WHAT THE EXERCISE ASKS - Please copy each line of the records below that holds the word "knee".

DATA FOR THIS EXERCISE -
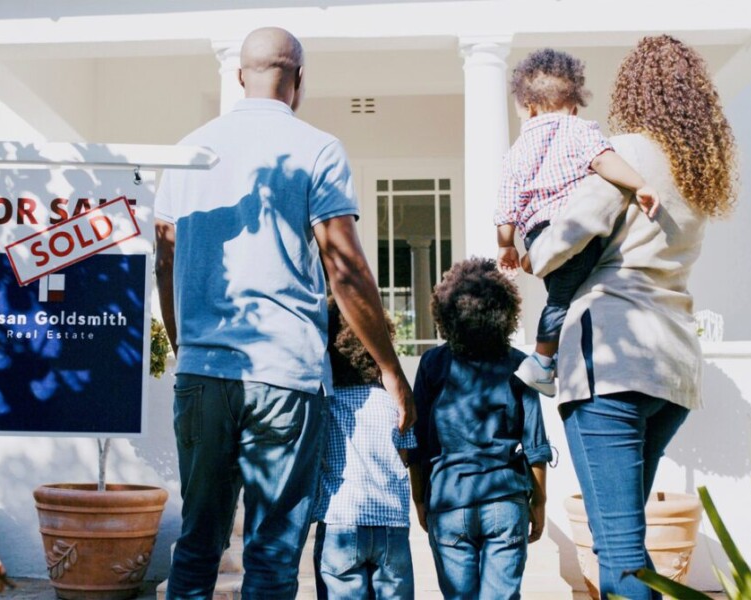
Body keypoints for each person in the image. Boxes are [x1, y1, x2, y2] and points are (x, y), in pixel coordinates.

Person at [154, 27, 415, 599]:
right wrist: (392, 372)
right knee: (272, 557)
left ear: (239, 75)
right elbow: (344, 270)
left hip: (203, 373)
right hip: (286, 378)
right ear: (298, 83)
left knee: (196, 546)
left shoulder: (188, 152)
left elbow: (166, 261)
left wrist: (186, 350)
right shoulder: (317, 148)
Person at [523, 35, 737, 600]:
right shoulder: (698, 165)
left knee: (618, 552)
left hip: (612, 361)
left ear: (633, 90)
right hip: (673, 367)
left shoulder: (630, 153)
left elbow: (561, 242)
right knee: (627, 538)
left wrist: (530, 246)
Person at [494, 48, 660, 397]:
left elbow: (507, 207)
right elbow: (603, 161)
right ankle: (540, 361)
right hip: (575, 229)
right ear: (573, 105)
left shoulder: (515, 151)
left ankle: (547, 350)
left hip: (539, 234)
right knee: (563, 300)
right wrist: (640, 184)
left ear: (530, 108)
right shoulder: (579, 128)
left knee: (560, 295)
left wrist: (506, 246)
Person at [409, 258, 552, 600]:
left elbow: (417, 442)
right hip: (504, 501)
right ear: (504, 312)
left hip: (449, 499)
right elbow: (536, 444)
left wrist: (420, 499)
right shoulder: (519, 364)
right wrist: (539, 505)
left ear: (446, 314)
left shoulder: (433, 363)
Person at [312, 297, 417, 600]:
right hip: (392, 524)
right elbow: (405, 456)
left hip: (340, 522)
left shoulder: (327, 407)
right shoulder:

OUTPUT OF THE EXERCISE -
right knee: (272, 557)
left knee: (196, 546)
left knee: (618, 552)
right knee: (627, 538)
right knee: (563, 300)
left knee: (560, 295)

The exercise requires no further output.